Top of Source data
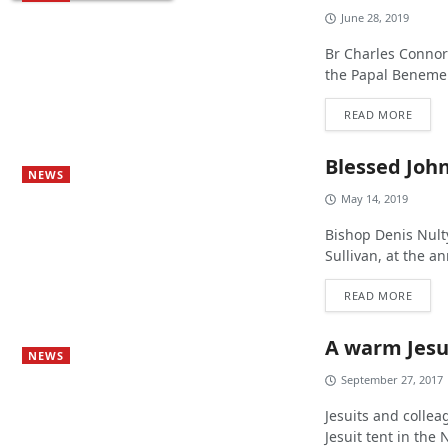
June 28, 2019
Br Charles Connor
the Papal Benemer
READ MORE
Blessed John
NEWS
May 14, 2019
Bishop Denis Nult
Sullivan, at the 
READ MORE
A warm Jesu
NEWS
September 27, 2017
Jesuits and collea
Jesuit tent in the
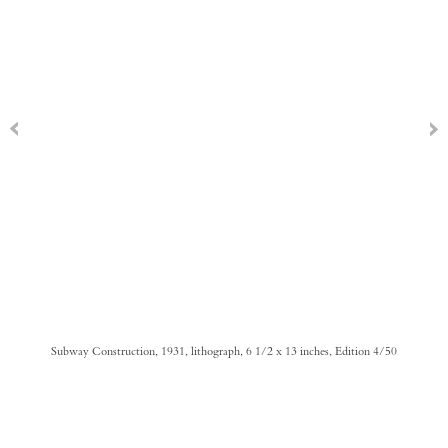
Subway Construction, 1931, lithograph, 6 1/2 x 13 inches, Edition 4/50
Bottom of Source data
Task to carry out:
Format the text lines of the material above as a Markdown table with the columns "Row" and "Line," numbering each row and omitting any blank lines. Leave the pictures out of the answer.

Completed exercise:
| Row | Line |
|---|---|
| 1 | June 28, 2019 |
| 2 | Br Charles Connor |
| 3 | the Papal Benemer |
| 4 | READ MORE |
| 5 | Blessed John |
| 6 | NEWS |
| 7 | May 14, 2019 |
| 8 | Bishop Denis Nult |
| 9 | Sullivan, at the  |
| 10 | READ MORE |
| 11 | A warm Jesu |
| 12 | NEWS |
| 13 | September 27, 2017 |
| 14 | Jesuits and collea |
| 15 | Jesuit tent in the |
| 16 | Subway Construction, 1931, lithograph, 6 1/2 x 13 inches, Edition 4/50 |